***** MATERIAL FOR THE TASK *****

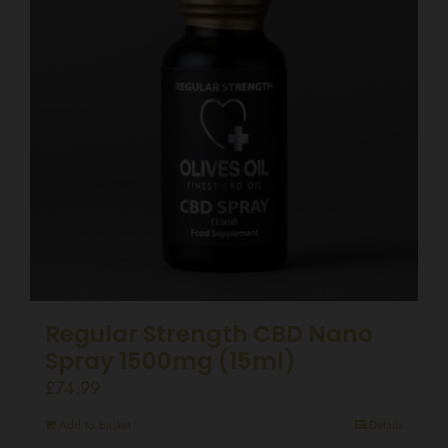
Regular Strength CBD Nano
Spray 1500mg (15ml)
£
74.99
Add to basket
Details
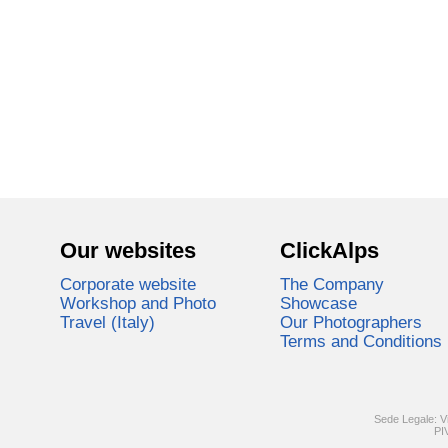
Our websites
ClickAlps
Corporate website
The Company
Workshop and Photo
Showcase
Travel (Italy)
Our Photographers
Terms and Conditions
Sede Legale: V
PI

*****

PROMPT
Repeat the records exactly, without the pictures.

REPLY
Regular Strength CBD Nano
Spray 1500mg (15ml)
£
74.99
Add to basket
Details
Our websites
ClickAlps
Corporate website
The Company
Workshop and Photo
Showcase
Travel (Italy)
Our Photographers
Terms and Conditions
Sede Legale: V
PI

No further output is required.